One of them popped the tab off a soda can—And threw it into the girl's basin. The sound of a pull-tab landing on metal was very different from that of a coin.
Even an ordinary person could tell the difference—
Let alone a Cursed Child.
Yet even knowing that what landed wasn't a coin but someone's pure malice, the girl still bowed gently.
"Thank you,"
She said sincerely, her voice filled with gratitude.
Seeing this, the men burst into laughter.
"Stupid blind brat! Get out of the Tokyo Area! You're just an eyesore!"
"Why are you freaks even alive? Just die already! Even the Saint has to worry about you scum!"
"This thing's just a time bomb waiting to go off! Get her outta here!"
Their foul curses poured out one after another.
The girl froze.
She hadn't expected this.
Sure, malice was a daily occurrence—But usually, if she acted meek and polite, things would pass quickly.
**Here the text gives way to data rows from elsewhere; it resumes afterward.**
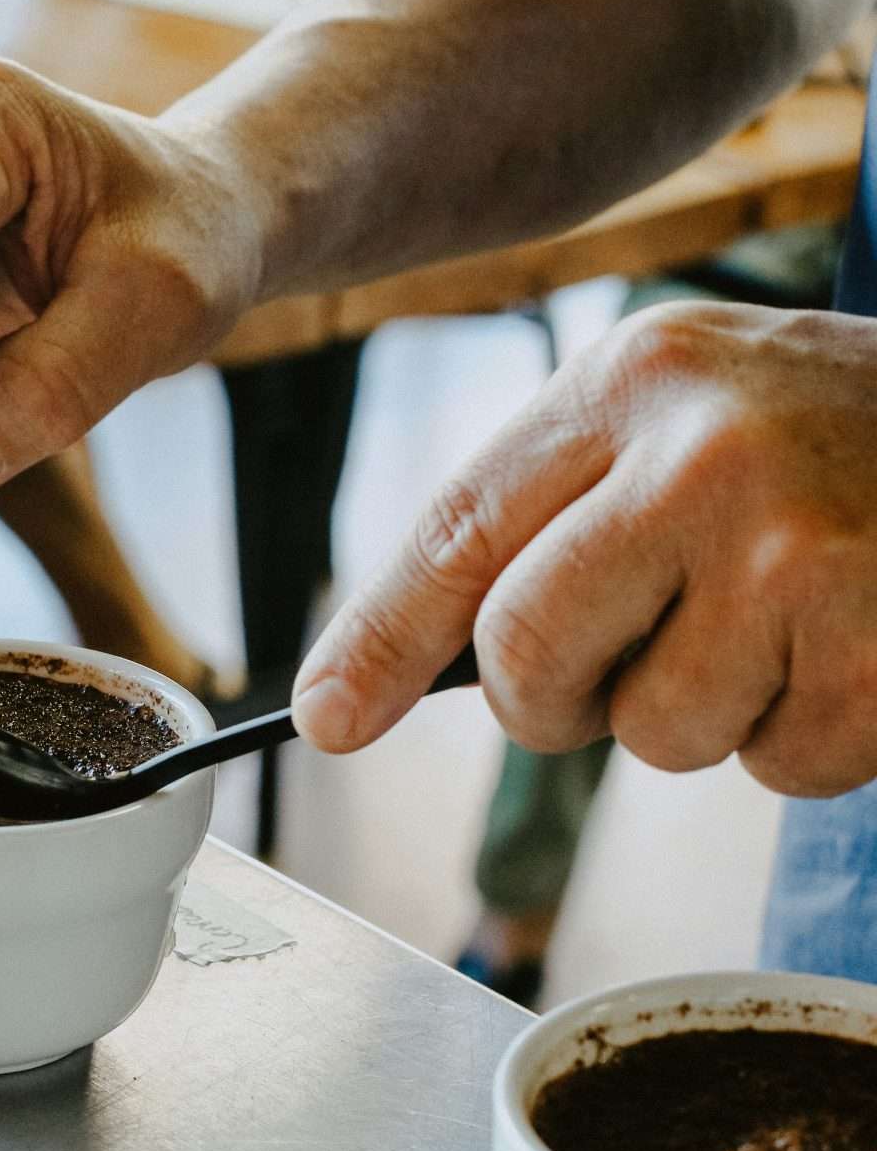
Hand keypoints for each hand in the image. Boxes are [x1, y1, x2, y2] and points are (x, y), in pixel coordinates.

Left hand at [292, 300, 876, 797]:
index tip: (326, 717)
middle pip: (526, 652)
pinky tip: (847, 652)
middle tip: (619, 667)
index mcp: (628, 383)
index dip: (376, 639)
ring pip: (651, 733)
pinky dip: (804, 740)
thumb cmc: (820, 446)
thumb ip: (538, 527)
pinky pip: (778, 768)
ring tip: (775, 627)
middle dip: (556, 696)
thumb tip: (370, 684)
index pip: (458, 532)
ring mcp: (801, 547)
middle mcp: (703, 452)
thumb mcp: (669, 428)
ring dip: (701, 715)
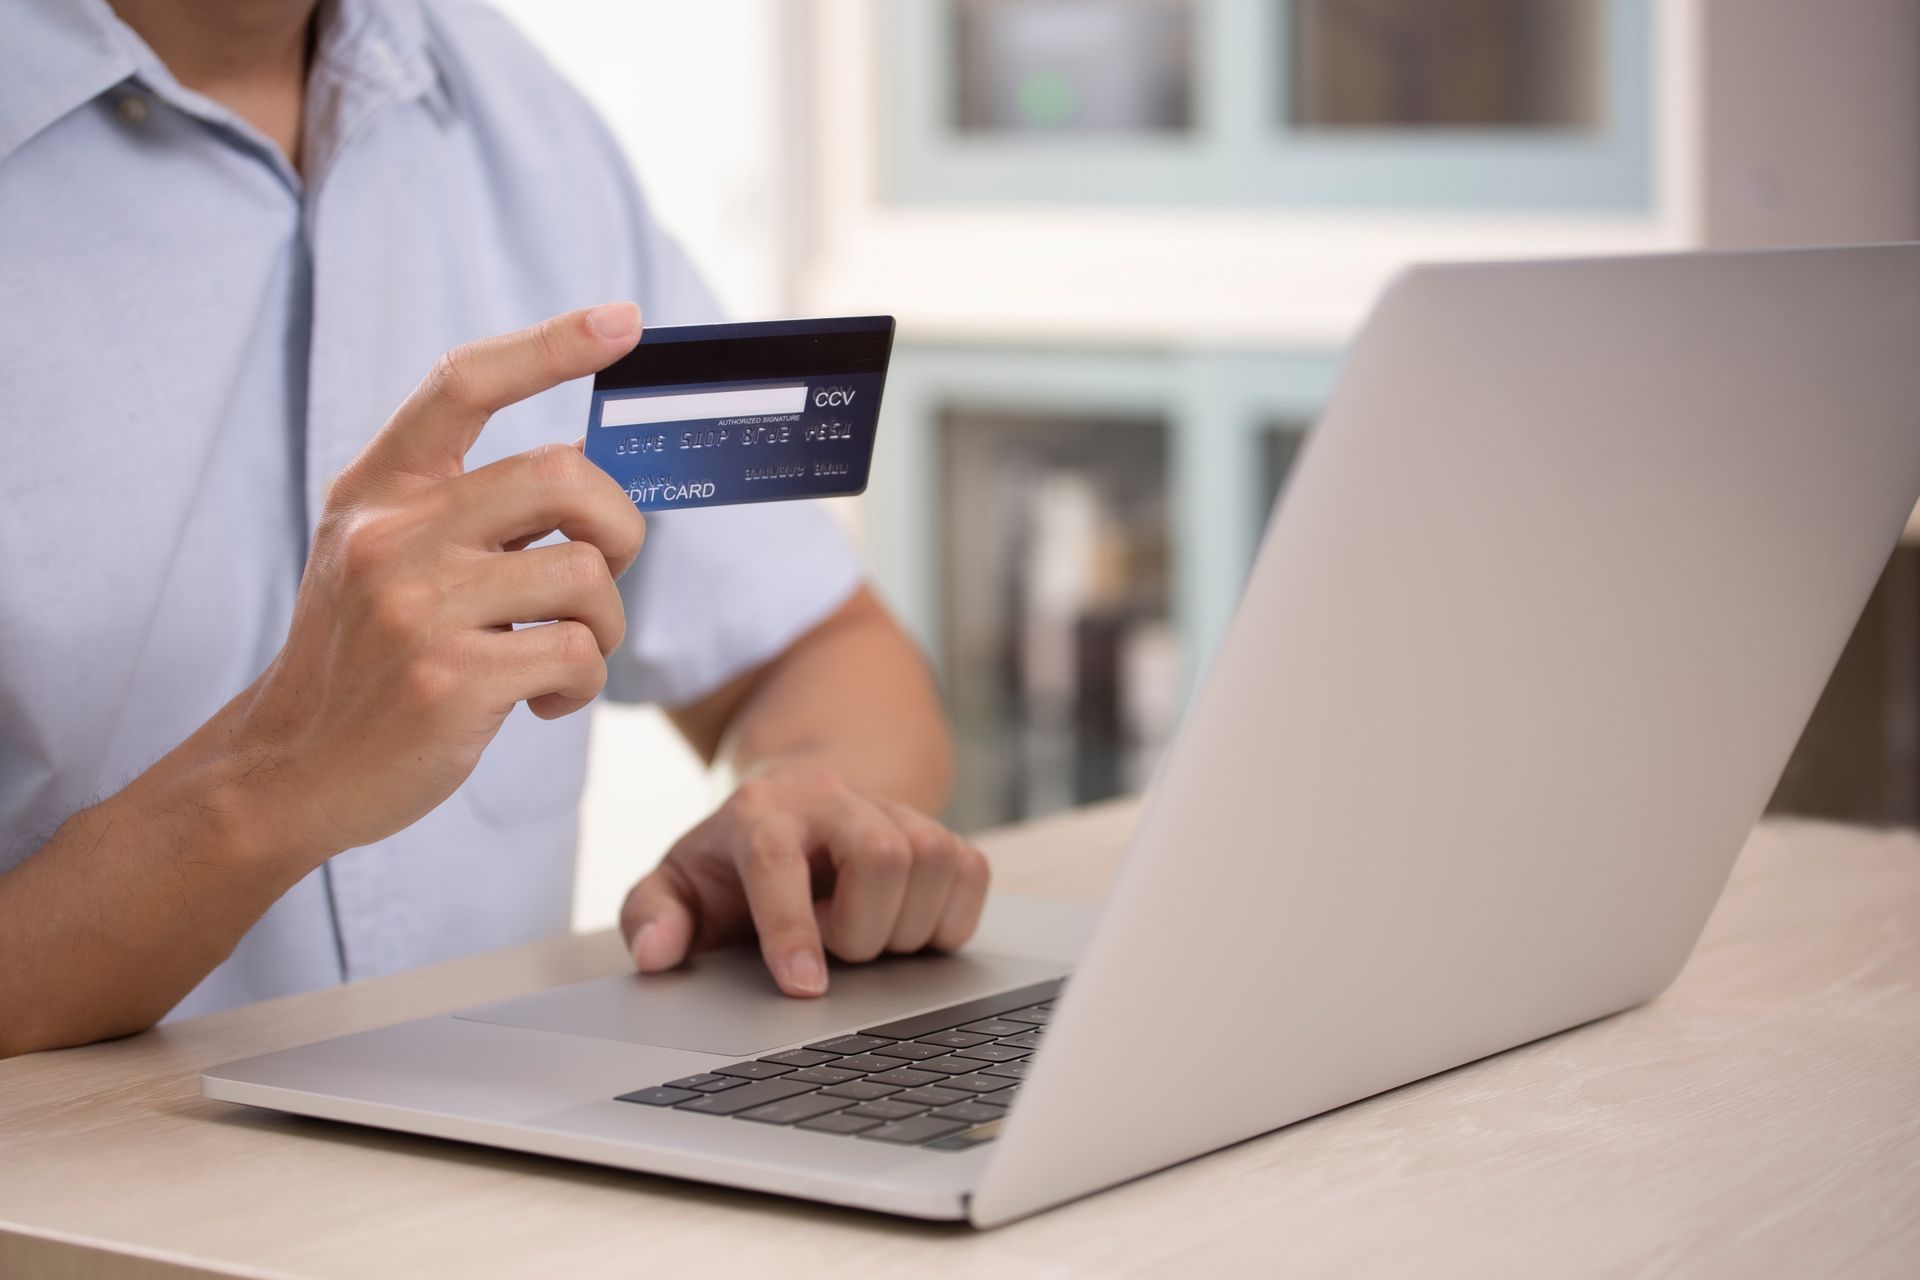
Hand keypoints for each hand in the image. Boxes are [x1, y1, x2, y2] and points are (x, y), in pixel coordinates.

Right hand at [223, 303, 647, 859]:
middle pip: (564, 476)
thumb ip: (462, 506)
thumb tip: (583, 466)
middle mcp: (392, 534)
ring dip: (602, 625)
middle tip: (599, 575)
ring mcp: (416, 607)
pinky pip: (576, 655)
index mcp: (379, 490)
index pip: (465, 383)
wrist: (291, 768)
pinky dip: (581, 683)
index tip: (623, 321)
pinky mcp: (450, 680)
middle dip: (618, 527)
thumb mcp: (383, 556)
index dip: (551, 344)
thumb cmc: (366, 657)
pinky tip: (542, 702)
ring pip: (586, 575)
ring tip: (558, 655)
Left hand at [619, 763, 991, 996]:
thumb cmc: (732, 870)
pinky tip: (906, 930)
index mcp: (760, 811)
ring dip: (906, 927)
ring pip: (935, 860)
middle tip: (837, 952)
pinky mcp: (939, 830)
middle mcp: (832, 799)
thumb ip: (652, 918)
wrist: (795, 818)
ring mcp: (893, 810)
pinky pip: (972, 872)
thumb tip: (657, 953)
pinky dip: (949, 918)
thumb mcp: (677, 888)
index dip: (792, 927)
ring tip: (866, 941)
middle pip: (882, 855)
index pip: (779, 859)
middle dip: (863, 929)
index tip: (805, 989)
This time, though—it was different.
More aggressive. More vicious.
She didn't understand the new laws. Barely knew anything about the Saint. She had no idea why the world was suddenly punishing her even more.
She had done nothing.
When the girl remained still, not showing fear—
It only made the thugs angrier.
One of them suddenly raised his foot and kicked toward her—
All while screaming:
"Die, you monster!"
Though blind, the girl could hear the rush of wind.
She could've dodged it easily.
Even fought back.
But she didn't.
She simply curled up, ready to endure the blow.
If she avoided it, they'd get even more enraged—And the beating would get worse. If she fought back—She'd never survive in Tokyo again.
She had to live.
She still had a little sister to take care of.
And just as she braced herself—
CRACK!
The sound of bones snapping echoed in the plaza.
Followed by a piercing scream.
The man who had tried to kick her—His leg was bent at an unnatural angle. White bone pierced through flesh, exposed and gleaming.
Blood dripped to the ground.
"AAAAAHHHHHH!!!"
The agonized howl was shrill and unrelenting.